Les convictions régionalistes de José Bové
Son premier combat est celui des agriculteurs, et le Parlement Européen lui offre une tribune rêvée pour cela. La Politique Agricole Commune, la PAC, depuis décembre 2009 et l’entrée en vigueur du traité de Lisbonne, figure en effet parmi les compétences soumises à la « co-décision », cette procédure de « décision à deux », Parlement Européen et Conseil européen des 27 Etats-membres, procédure dans laquelle le vote du Parlement intervient, in fine, pour approuver, ou rejeter, les projets de directives de la Commission Européenne.
Durant la succession des « navettes » entre les trois pôles du pouvoir européen, Commission qui propose, Parlement et Conseil formé des 27 Etats-membres qui décident, c’est à dire des dizaines de réunions que les fabricants de néologismes européens on baptisé du nom imagé de « trilogues », une nouvelle PAC va se décider d’ici le premier janvier 2014. Et le virage à prendre est colossal pour passer d’une PAC qui structure une agriculture européenne à une nouvelle PAC en faveur de l’agriculture paysanne que José Bové défend de toutes ses forces.
C’est cette contradiction que Jean Quatremer a voulu explorer, entre celui qui a fait campagne pour le non au traité constitutionnel européen en 2005, et qui, cinq ans plus tard, s’investit à fond dans les mécanismes du Traité de Libonne qui, malgré le « non », a fini par être adopté quand même. Et, à partir de ce fil directeur, un livre d’entretien a été fait, sous le titre « du Larzac à Bruxelles »*.

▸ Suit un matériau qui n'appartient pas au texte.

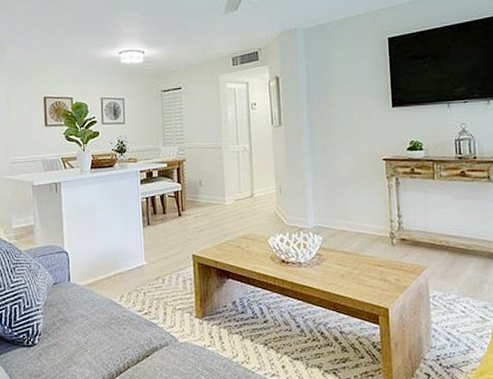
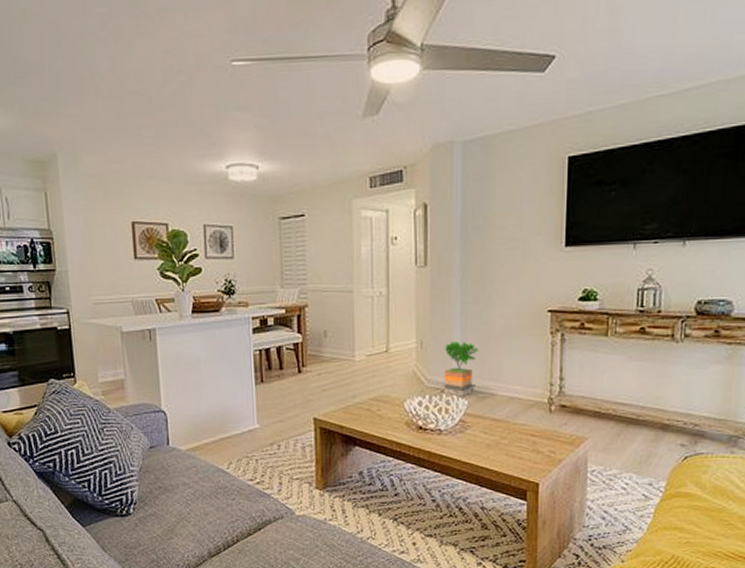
potted tree: none [299,186,328,233] -> present [444,341,479,397]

Durant ces entretiens, différents thèmes son abordés, pour réfléchir sur l’avenir de l’Europe et de ses peuples. José Bové y livre ses convictions régionalistes :
« Il ne faut pas construire l’Europe sur la peur de l’autre, sur la recherche de boucs émissaires externes : il ne s’agit pas de faire un nouvel État-nation en plus grand. Pour moi, l’Europe c’est le bien commun et le droit de l’individu dans un espace que l’on respecte, pas la puissance et le rejet de l’autre. C’est cela que les Européens essaient de construire, souvent maladroitement : mais il faut bien avoir conscience que ce que nous faisons depuis soixante ans, mettre en commun les compétences souveraines de 27 États-membres que souvent l’histoire oppose n’a jamais été fait depuis que l’humanité existe.

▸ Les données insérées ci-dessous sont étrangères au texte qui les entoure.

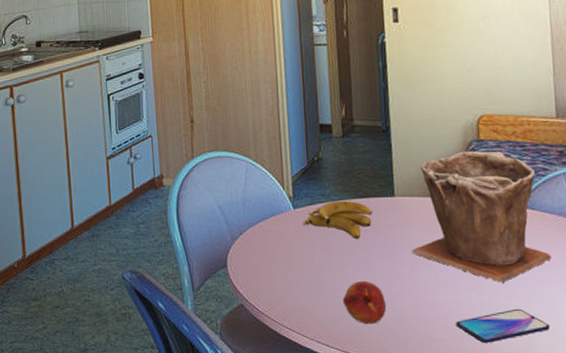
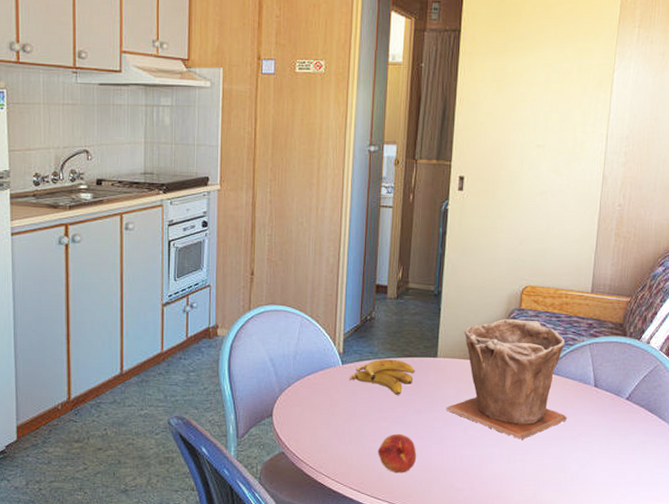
smartphone: present [455,308,550,343] -> none [476,462,556,492]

Je suis persuadé que les gens sont moins attachés à leur pays qu’à leur culture régionale. La vraie richesse de l’Europe, c’est sa diversité culturelle. Ces identités sont plus profondes, antérieures aux identités nationales et elles ont résisté à l’État-nation. Les régions se retrouvent très bien dans la construction européenne, qui les protège contre l’État-nation. Ce n’est pas un hasard si François Alfonsi, l’élu autonomiste corse, qui siège avec notre groupe au Parlement Européen, a défendu de manière très volontariste le « oui » en 2005. Les Corses savent aussi que l’Europe est le bon levier pour changer les choses (…). Je pense que l’échelon étatique est devenu un frein à la construction européenne.
C’est plus compliqué [que l’Europe contre les États]. Les États ne vont pas disparaître, mais leur nature peut changer afin qu’ils n’entravent plus le développement des régions, notamment en France où l’on s’arc-boute sur l’État-nation pour nier les identités régionales. Pourquoi ne pas imaginer un Conseil Européen scindé en deux chambres, une chambre des États et une chambre des régions européennes ? »
Ces quelques lignes font plaisir à lire et nous voulions vous les faire partager, tout en vous recommandant la lecture de tout ce livre qui est comme José Bové : simple et éclairant.
*Du Larzac à Bruxelles, José Bové (entretiens avec Jean Quatremer) ; éditions du Cherche Midi.